Rodgers was born in 1897 in a railroad town, Meridian, Mississippi, to a railroad-man father. When he was barely in his teens he ran away a couple of times with traveling shows, before starting to work on the railroads in earnest at the age of fourteen. At some point in there he contracted the tuberculosis that would kill him. The 1920s were for him a mix of railroad work and various lunges at a show business career. He had a wife and child to support. In 1927 he left Meridian for Asheville, North Carolina, where he started hooking up with several groups of musicians, trying on different kinds of musical situations for size, everything from Tin Pan Alley to what was already being called “hillbilly” music.
Then the important thing happened: Ralph Peer came to Bristol, a town on the Virginia-Tennessee border. Peer, a key figure in the recording industry of the 1920s, arrived in the summer of 1927 and advertised open auditions in the hopes of finding rural performers worth recording for the Victor label. (The two-disc set The Bristol Sessions, put out by the Country Music Foundation, documents the extraordinary recordings made that summer.)

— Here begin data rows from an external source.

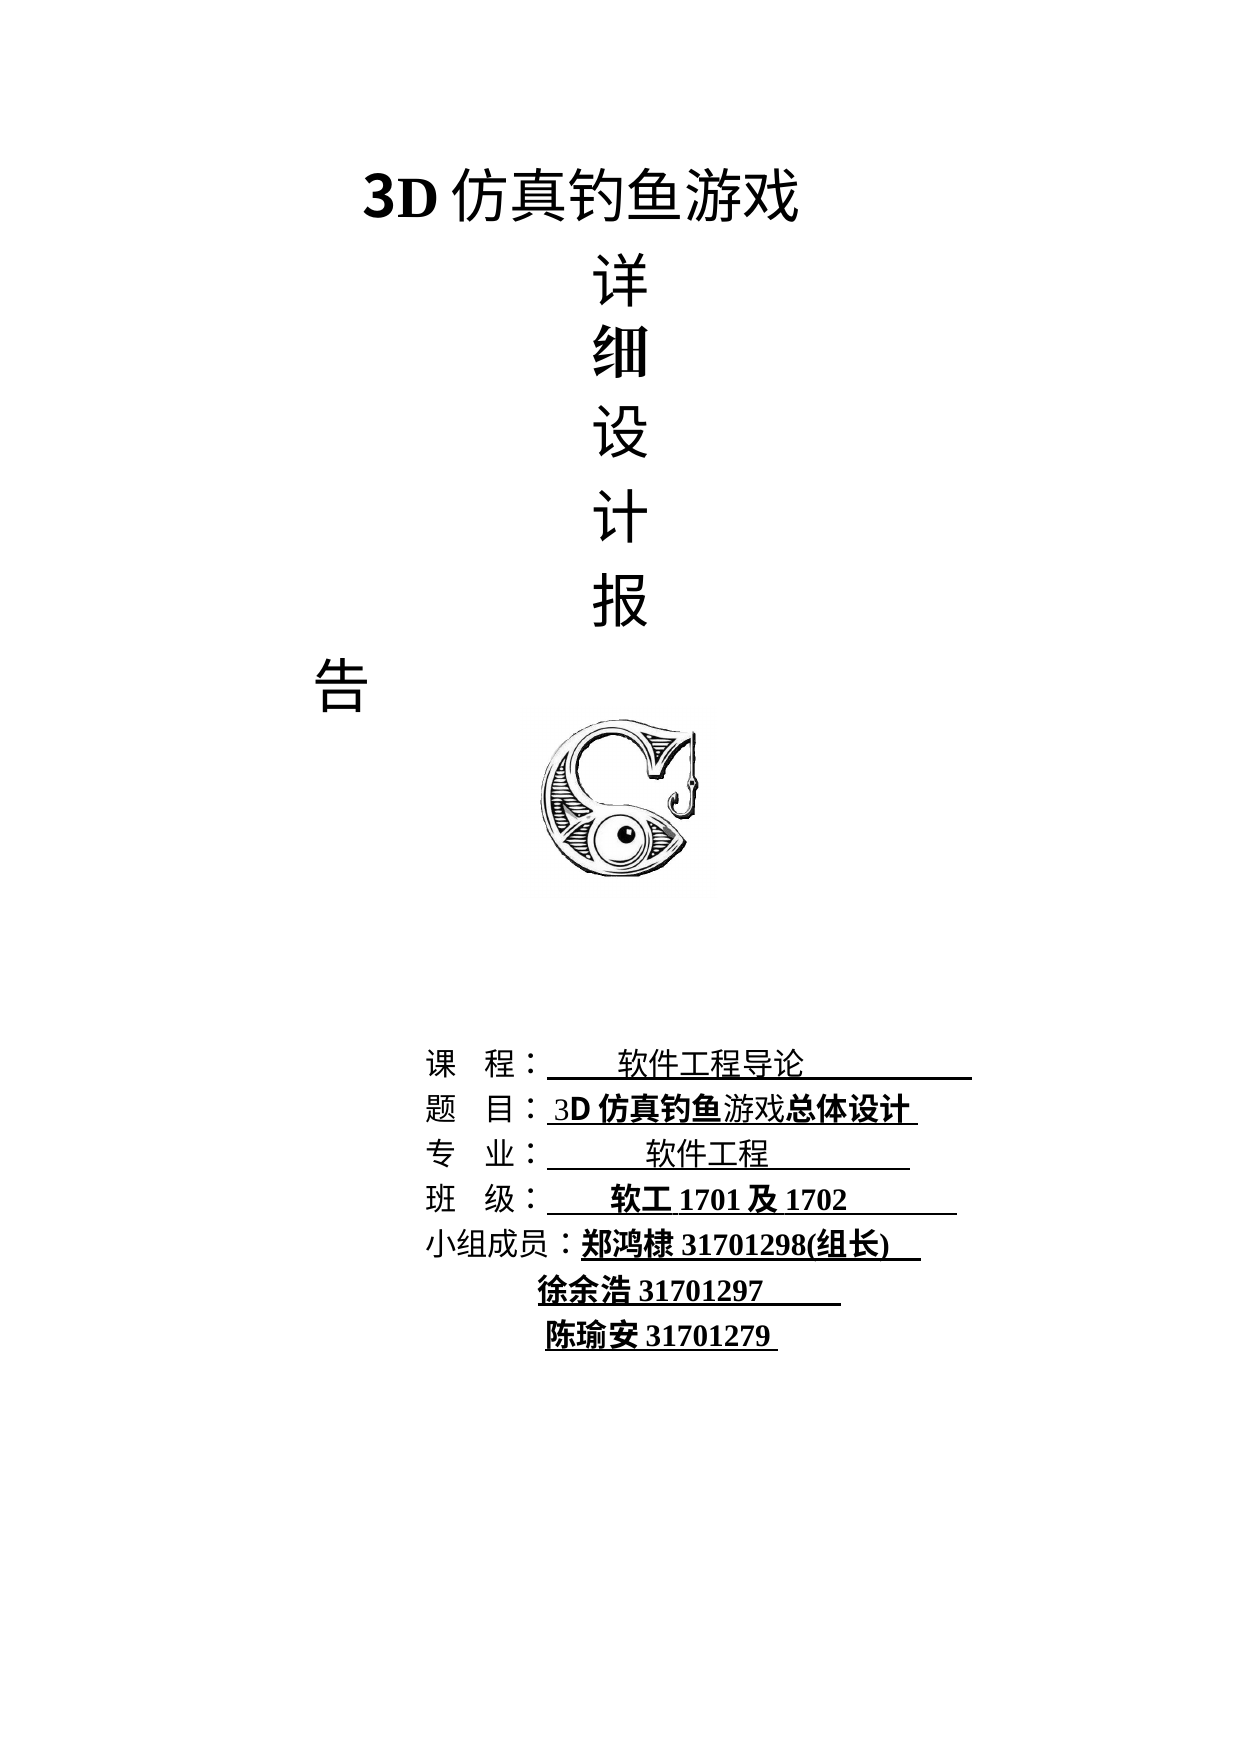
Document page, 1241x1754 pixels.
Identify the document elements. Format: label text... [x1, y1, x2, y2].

text 徐余浩 31701297 [187, 1265, 1053, 1310]
text 细 [187, 319, 1053, 386]
text 报 [187, 555, 1053, 639]
text 小组成员：郑鸿棣31701298(组长) [381, 1219, 1053, 1265]
text 题 目： 3D仿真钓鱼游戏总体设计 [362, 1084, 1053, 1129]
text 专 业： 软件工程 [362, 1129, 1053, 1174]
text 陈瑜安31701279 [187, 1310, 1053, 1355]
text 详 [187, 234, 1053, 319]
text 设 [187, 386, 1053, 471]
text 计 [187, 471, 1053, 555]
text 班 级： 软工1701及1702 [362, 1174, 1053, 1219]
picture [519, 706, 718, 898]
text 3D仿真钓鱼游戏 [187, 150, 1053, 234]
text 课 程： 软件工程导论 [362, 1039, 1053, 1084]
text 告 [187, 639, 1053, 724]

Along with dozens of others—old-time fiddlers, family musical groups (including the Carter Family, who made their first recordings that summer), blind singers, religious singers—Rodgers smelled something cooking and made the trek to Bristol. He went with a group of musicians, but before they got to the auditions they parted ways in a quarrel over billing. The band recorded separately, under the name the Tenneva Ramblers, and Rodgers cut two sides accompanied only by his own guitar. These two recordings sold well enough for him to be asked to follow up. The second pairing contained his first “Blue Yodel,” sometimes known as “T for Texas.” A loosely strung collection of outlaw lyrics sung in a jaunty, sly manner, interspersed with what was to become his trademark yodel, it made Rodgers a star.

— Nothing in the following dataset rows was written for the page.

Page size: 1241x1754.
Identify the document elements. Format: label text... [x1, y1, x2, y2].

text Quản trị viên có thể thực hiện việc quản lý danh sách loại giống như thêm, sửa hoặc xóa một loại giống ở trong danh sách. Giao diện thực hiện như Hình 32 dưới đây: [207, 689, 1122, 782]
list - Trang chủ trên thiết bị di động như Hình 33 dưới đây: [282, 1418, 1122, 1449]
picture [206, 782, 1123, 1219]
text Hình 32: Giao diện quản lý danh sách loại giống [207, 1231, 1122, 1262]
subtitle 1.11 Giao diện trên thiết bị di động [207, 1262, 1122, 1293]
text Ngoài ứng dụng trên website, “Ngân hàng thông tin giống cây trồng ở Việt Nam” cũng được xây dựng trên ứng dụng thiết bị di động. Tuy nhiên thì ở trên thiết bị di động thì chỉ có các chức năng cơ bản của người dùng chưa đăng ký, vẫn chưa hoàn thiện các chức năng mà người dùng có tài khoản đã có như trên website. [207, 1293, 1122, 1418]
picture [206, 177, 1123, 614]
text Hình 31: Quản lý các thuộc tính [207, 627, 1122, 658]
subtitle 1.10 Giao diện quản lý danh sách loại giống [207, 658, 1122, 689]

Rodgers was really the first white performer to sing the blues convincingly on recordings; he got the essence of it. Blues is, among other things, an antidote to sentimentality, and in singing them Rodgers didn’t exaggerate or caricature or force anything. He found a part of himself there, obviously, and the exhilaration in his “Blue Yodels,” as well as things like “No Hard Times” and “The Brakeman’s Blues,” is unmistakable. Although Rodgers preceded them into the recording studio, a number of white performers (among them Darby and Tarlton, the Allen Brothers, Dick Justice, and Gene Autry) did sing the blues very well around the same time. Even Jimmie Davis, years before he wrote “You Are My Sunshine”—and decades before he became the gentleman segregationist governor of Louisiana—made a specialty of singing some very authentic-sounding blues. If you want a good demonstration of what the same material sounds like in the hands of a talented singer without the gift for blues, get Lefty Frizzell’s tribute album, Songs of Jimmie Rodgers. Frizzell was, of course, one of the very greatest country singers, but he wouldn’t have known the blues if it hit him over the head with a plate. Merle Haggard, on the other hand, knew exactly what to do with this kind of material, and his Rodgers tribute album, Same Train, A Different Time, is one of the best things he has ever recorded.